# WHAT IS BEING ASKED:
Omit the images, then output each of the records below exactly.

# DATA EXTRACT:
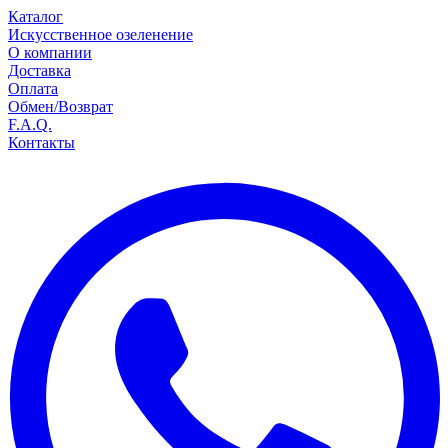
Каталог
Искусственное озеленение
О компании
Доставка
Оплата
Обмен/Возврат
F.A.Q.
Контакты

# EXERCISE ANSWER:
Каталог
Искусственное озеленение
О компании
Доставка
Оплата
Обмен/Возврат
F.A.Q.
Контакты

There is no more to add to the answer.